Location
- Port St. John, Florida, Florida United States 28°28′36″N 80°49′38″W﻿ / ﻿28.47678°N 80.82736°W

Information
- Type: coed
- Principal: Dr. Jannette Connor
- Teaching staff: 80.00 (FTE)
- Grades: 7-12
- Enrollment: 1,534 (2022–23)
- Student to teacher ratio: 19.18
- Mascot: Viper
- Rival: Titusville High School
- Website: Website

= Space Coast Junior/Senior High School =

School in Brevard County, Florida, United States

Space Coast Junior/Senior High School is located in Brevard County, Florida, in the community of Port St. John, Florida, United States. It is part of the Brevard County School District. The school name comes from its location, on the Space Coast. The high school graduated its first class in 2006. Dual enrollment is also offered, which allows students to take college classes at Eastern Florida State College to earn college credit; some of these students receive their associate degree at the same time as their high school diploma.

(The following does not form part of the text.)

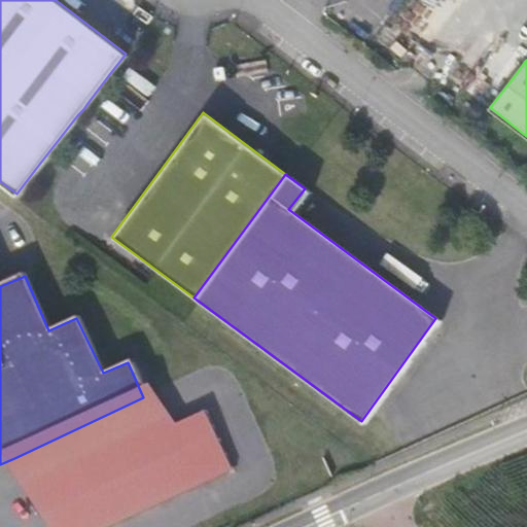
[(143,397),(14,458),(30,493),(160,434),(143,397)]
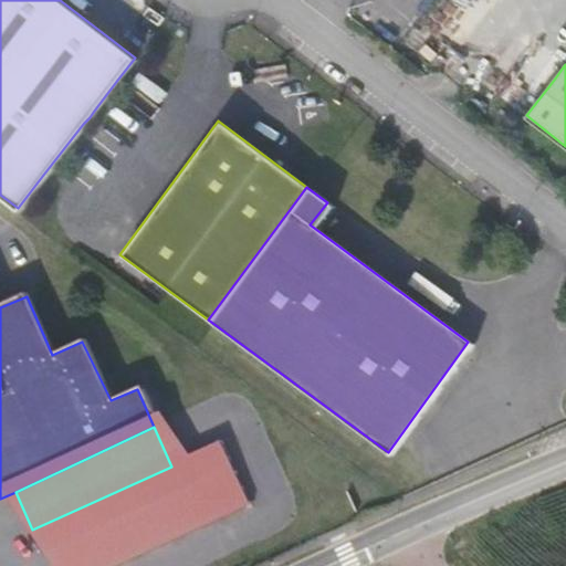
[(171,467),(32,530),(48,565),(127,565),(247,511),(218,444),(171,467)]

In 1994 the school opened as a middle school and later became a Jr/Sr high in 2001. In 2014, it contained 320474 ft2.

The campus shares the same design as Central Middle School, a middle school in West Melbourne, Florida.

==JROTC and Academies/Courses==
The school currently offers a multitude of Courses that aid in their mission to get students ready for College, Career, or the Military:

- SFJOTC - Space Force JROTC
- Drafting - Offers industry certifications and other programs such as Autodesk's Autocad, Inventor, Revit, & Fusion 360.
- Engineering - Offers real working experience, teaches students to work in teams (such as for NASA Hunch), offers industry certifications for Dassault's Solidworks Program.
- TV Production: Teaches students how to use Adobe: Premiere Pro, After Effects & Media Encoder, and gives them the opportunity to certify in those programs.
- ATEPS - A program focused on students interested in teaching, as well as other public-service-related careers.